Interestingly, we can generalize this ``balanced partitioning'' strategy to larger values of adaptivity parameter $r$ as follows:
Suppose we perform $L$ interventions per round in the first $r-1$ rounds and then intervene on the $G$-separating system on the remaining relevant vertices in the final round, where $L$ is an integer that depends on $r$ which we define later.
In each of the $r-1$ rounds, we will choose the $L$ vertices judiciously by a ``balanced partitioning''.
If we further insist that the final $G$-separating system has size at most $L$, then we get a recurrence relation $\frac{n}{(L+1)^{r-1}} \leq L$ while incurring a total of $\approx r \cdot L$ interventions.
We formally prove this next.

\begin{lemma}
\label{lem:path-k}
Suppose $\cE(G^*)$ is a path on $n$ vertices.
There is a $r$-adaptive algorithm that uses at most $\cO(r \cdot n^{1/r})$ interventions in total.
\end{lemma}
\begin{proof}
Observe that no matter how we intervene on a path, the remaining relevant vertices will form a subpath.

Let $L = \lceil n^{1/r} \rceil$.
In the first $r-1$ rounds, we will partition the remaining unoriented subpath into equal length segments.
For instance, if the subpath length is currently $\ell$, then we partition it into segments of length $\lceil \ell/(L+1) \rceil$ or $\lfloor \ell/(L+1) \rfloor$.
Thus, the length of the subpath with relevant vertices in the next round will be at most $\lceil \ell/(L+1) \rceil$.

After $r-1$ rounds, the length of the remaining unoriented subpath is at most (via repeated applications of \cref{lem:nested-divisions}):
\[
\left\lceil \left\lceil \left\lceil  \frac{n}{L+1} \right\rceil / (L+1) \right\rceil \ldots \right\rceil
\leq \ldots
\leq \left\lceil \frac{n}{(L+1)^{r-1}} \right\rceil
\]
Since $L = \lceil n^{1/r} \rceil$, we see that $\left\lceil \frac{n}{(L+1)^{r-1}} \right\rceil \leq L$.

§ Collected material:
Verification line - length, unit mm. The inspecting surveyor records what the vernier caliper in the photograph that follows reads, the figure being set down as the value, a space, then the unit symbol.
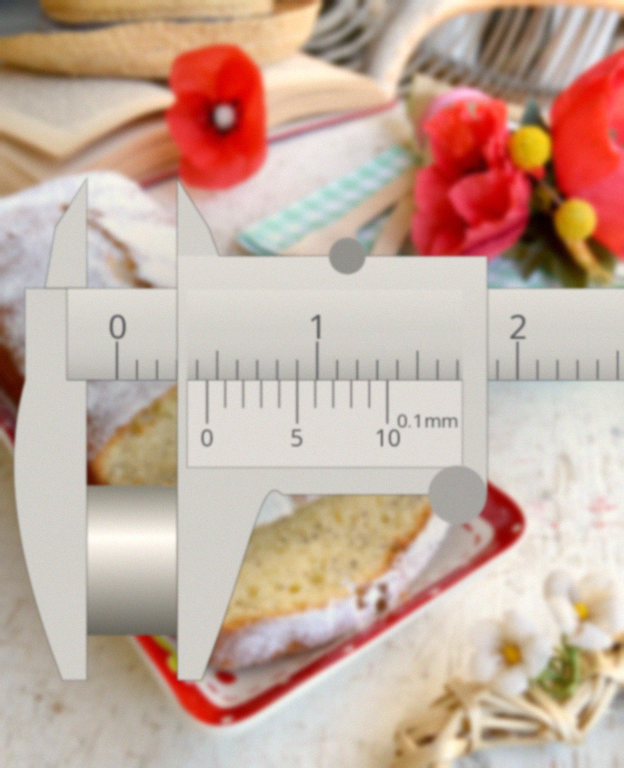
4.5 mm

§ Task goal:
Resume the proof about adaptive interventions on a path from the point where it stops. The material that comes after the text is unrelated to it and should be treated on its own.

§ Solved exercise:
Therefore, by intervening on all the remaining relevant vertices in the final $r$-th round, the total number of interventions performed will be $\cO(r \cdot L) \subseteq \cO(r \cdot n^{1/r})$.
\end{proof}

\begin{restatable}[See appendix for proof]{lemma}{nesteddivisions}
\label{lem:nested-divisions}
For positive integer $n$, and arbitrary real numbers $m,x$, we have
$
\left\lceil \frac{\left\lceil \frac{x}{m} \right\rceil}{n} \right\rceil
= \left\lceil \frac{x}{mn} \right\rceil
$.
\end{restatable}

\subsection{Trees}
\label{sec:trees}

While the high-level strategy employed in \cref{lem:path-k} also works for trees, how we perform the ``balanced partitioning'' is slightly different since the vertices are no longer arranged in a line.
Instead, we rely on \cref{alg:balanced-partitioning-trees} to partition a tree on $n$ nodes into subtrees using $L$ node removals such that each subtree has size at most $\lceil n/(L+1) \rceil$.

The correctness of \cref{alg:balanced-partitioning-trees} is proven in \cref{lem:tree-subroutine-works} and the resulting $r$-adaptive search result is given in \cref{lem:tree-r}.

\begin{algorithm}[htbp]
\caption{Balanced partitioning on trees.}
\label{alg:balanced-partitioning-trees}
\begin{algorithmic}[1]
    \Statex \textbf{Input}: A tree $G = (V,E)$ with $|V| = n$, an integer $L$.
    \Statex \textbf{Output}: A subset of vertices $A \subseteq V$ such that $|A| \leq L$ and subtrees in $G[V \setminus A]$ have size at most $\lceil n/(L+1) \rceil$.
    \State Initialize $A \gets \emptyset$
    \While{tree $G = (V,E)$ has size $|V| > \lceil \frac{n}{L+1} \rceil$}
        \State Root $G$ arbitrarily.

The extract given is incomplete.